[[ Input data, beginning ]]

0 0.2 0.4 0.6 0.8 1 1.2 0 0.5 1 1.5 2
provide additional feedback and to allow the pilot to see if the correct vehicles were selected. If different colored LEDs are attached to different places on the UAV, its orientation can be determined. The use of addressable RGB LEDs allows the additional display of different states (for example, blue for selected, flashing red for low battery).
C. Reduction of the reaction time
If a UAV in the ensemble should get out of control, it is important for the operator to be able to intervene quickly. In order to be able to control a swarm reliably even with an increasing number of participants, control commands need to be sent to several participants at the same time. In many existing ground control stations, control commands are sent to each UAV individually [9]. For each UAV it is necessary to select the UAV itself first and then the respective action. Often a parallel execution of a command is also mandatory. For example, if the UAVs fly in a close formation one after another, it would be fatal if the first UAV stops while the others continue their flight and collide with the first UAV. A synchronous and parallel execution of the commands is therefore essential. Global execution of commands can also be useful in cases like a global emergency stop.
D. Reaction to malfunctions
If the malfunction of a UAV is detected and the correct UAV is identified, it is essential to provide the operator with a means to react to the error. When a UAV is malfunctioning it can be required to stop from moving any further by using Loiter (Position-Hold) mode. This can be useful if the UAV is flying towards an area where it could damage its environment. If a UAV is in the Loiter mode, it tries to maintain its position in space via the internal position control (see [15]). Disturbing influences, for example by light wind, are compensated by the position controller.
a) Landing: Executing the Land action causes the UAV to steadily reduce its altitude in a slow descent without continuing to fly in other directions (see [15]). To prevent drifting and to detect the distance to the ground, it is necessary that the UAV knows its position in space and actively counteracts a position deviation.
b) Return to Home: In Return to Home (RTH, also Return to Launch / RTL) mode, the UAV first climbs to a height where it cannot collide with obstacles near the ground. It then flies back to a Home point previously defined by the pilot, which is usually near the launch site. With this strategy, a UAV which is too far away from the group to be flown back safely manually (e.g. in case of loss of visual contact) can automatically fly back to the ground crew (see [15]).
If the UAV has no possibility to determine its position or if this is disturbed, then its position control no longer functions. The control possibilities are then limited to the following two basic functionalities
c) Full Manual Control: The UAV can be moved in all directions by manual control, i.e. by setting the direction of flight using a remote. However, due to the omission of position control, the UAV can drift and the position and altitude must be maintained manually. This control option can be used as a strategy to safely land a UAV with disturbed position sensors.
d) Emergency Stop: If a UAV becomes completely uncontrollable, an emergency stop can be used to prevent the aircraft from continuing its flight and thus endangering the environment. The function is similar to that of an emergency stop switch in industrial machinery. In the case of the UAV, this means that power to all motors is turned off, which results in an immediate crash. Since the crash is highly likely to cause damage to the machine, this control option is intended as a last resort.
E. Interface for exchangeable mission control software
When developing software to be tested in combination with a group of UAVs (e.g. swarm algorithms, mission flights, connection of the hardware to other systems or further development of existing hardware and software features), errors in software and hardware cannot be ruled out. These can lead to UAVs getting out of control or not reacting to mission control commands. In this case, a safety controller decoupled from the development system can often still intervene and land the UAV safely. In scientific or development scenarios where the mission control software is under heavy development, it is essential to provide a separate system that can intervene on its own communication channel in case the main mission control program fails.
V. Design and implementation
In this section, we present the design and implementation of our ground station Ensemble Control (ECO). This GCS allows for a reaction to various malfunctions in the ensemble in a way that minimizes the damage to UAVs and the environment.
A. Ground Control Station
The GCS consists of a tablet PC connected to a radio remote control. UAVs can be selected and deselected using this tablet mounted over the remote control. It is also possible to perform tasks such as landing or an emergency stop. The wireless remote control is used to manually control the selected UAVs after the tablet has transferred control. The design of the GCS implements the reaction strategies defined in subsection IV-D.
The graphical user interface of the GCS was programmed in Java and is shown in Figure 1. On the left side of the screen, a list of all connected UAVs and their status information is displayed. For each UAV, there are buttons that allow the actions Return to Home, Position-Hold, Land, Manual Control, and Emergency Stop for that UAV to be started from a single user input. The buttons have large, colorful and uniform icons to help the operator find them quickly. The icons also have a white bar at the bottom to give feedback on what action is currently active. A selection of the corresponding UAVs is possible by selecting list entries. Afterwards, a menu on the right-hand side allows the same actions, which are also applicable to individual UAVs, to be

[[ Input data, end ]]

Exercise
From the first line to the last, retype the material exactly.

Exercise solution
0 0.2 0.4 0.6 0.8 1 1.2 0 0.5 1 1.5 2
provide additional feedback and to allow the pilot to see if the correct vehicles were selected. If different colored LEDs are attached to different places on the UAV, its orientation can be determined. The use of addressable RGB LEDs allows the additional display of different states (for example, blue for selected, flashing red for low battery).
C. Reduction of the reaction time
If a UAV in the ensemble should get out of control, it is important for the operator to be able to intervene quickly. In order to be able to control a swarm reliably even with an increasing number of participants, control commands need to be sent to several participants at the same time. In many existing ground control stations, control commands are sent to each UAV individually [9]. For each UAV it is necessary to select the UAV itself first and then the respective action. Often a parallel execution of a command is also mandatory. For example, if the UAVs fly in a close formation one after another, it would be fatal if the first UAV stops while the others continue their flight and collide with the first UAV. A synchronous and parallel execution of the commands is therefore essential. Global execution of commands can also be useful in cases like a global emergency stop.
D. Reaction to malfunctions
If the malfunction of a UAV is detected and the correct UAV is identified, it is essential to provide the operator with a means to react to the error. When a UAV is malfunctioning it can be required to stop from moving any further by using Loiter (Position-Hold) mode. This can be useful if the UAV is flying towards an area where it could damage its environment. If a UAV is in the Loiter mode, it tries to maintain its position in space via the internal position control (see [15]). Disturbing influences, for example by light wind, are compensated by the position controller.
a) Landing: Executing the Land action causes the UAV to steadily reduce its altitude in a slow descent without continuing to fly in other directions (see [15]). To prevent drifting and to detect the distance to the ground, it is necessary that the UAV knows its position in space and actively counteracts a position deviation.
b) Return to Home: In Return to Home (RTH, also Return to Launch / RTL) mode, the UAV first climbs to a height where it cannot collide with obstacles near the ground. It then flies back to a Home point previously defined by the pilot, which is usually near the launch site. With this strategy, a UAV which is too far away from the group to be flown back safely manually (e.g. in case of loss of visual contact) can automatically fly back to the ground crew (see [15]).
If the UAV has no possibility to determine its position or if this is disturbed, then its position control no longer functions. The control possibilities are then limited to the following two basic functionalities
c) Full Manual Control: The UAV can be moved in all directions by manual control, i.e. by setting the direction of flight using a remote. However, due to the omission of position control, the UAV can drift and the position and altitude must be maintained manually. This control option can be used as a strategy to safely land a UAV with disturbed position sensors.
d) Emergency Stop: If a UAV becomes completely uncontrollable, an emergency stop can be used to prevent the aircraft from continuing its flight and thus endangering the environment. The function is similar to that of an emergency stop switch in industrial machinery. In the case of the UAV, this means that power to all motors is turned off, which results in an immediate crash. Since the crash is highly likely to cause damage to the machine, this control option is intended as a last resort.
E. Interface for exchangeable mission control software
When developing software to be tested in combination with a group of UAVs (e.g. swarm algorithms, mission flights, connection of the hardware to other systems or further development of existing hardware and software features), errors in software and hardware cannot be ruled out. These can lead to UAVs getting out of control or not reacting to mission control commands. In this case, a safety controller decoupled from the development system can often still intervene and land the UAV safely. In scientific or development scenarios where the mission control software is under heavy development, it is essential to provide a separate system that can intervene on its own communication channel in case the main mission control program fails.
V. Design and implementation
In this section, we present the design and implementation of our ground station Ensemble Control (ECO). This GCS allows for a reaction to various malfunctions in the ensemble in a way that minimizes the damage to UAVs and the environment.
A. Ground Control Station
The GCS consists of a tablet PC connected to a radio remote control. UAVs can be selected and deselected using this tablet mounted over the remote control. It is also possible to perform tasks such as landing or an emergency stop. The wireless remote control is used to manually control the selected UAVs after the tablet has transferred control. The design of the GCS implements the reaction strategies defined in subsection IV-D.
The graphical user interface of the GCS was programmed in Java and is shown in Figure 1. On the left side of the screen, a list of all connected UAVs and their status information is displayed. For each UAV, there are buttons that allow the actions Return to Home, Position-Hold, Land, Manual Control, and Emergency Stop for that UAV to be started from a single user input. The buttons have large, colorful and uniform icons to help the operator find them quickly. The icons also have a white bar at the bottom to give feedback on what action is currently active. A selection of the corresponding UAVs is possible by selecting list entries. Afterwards, a menu on the right-hand side allows the same actions, which are also applicable to individual UAVs, to be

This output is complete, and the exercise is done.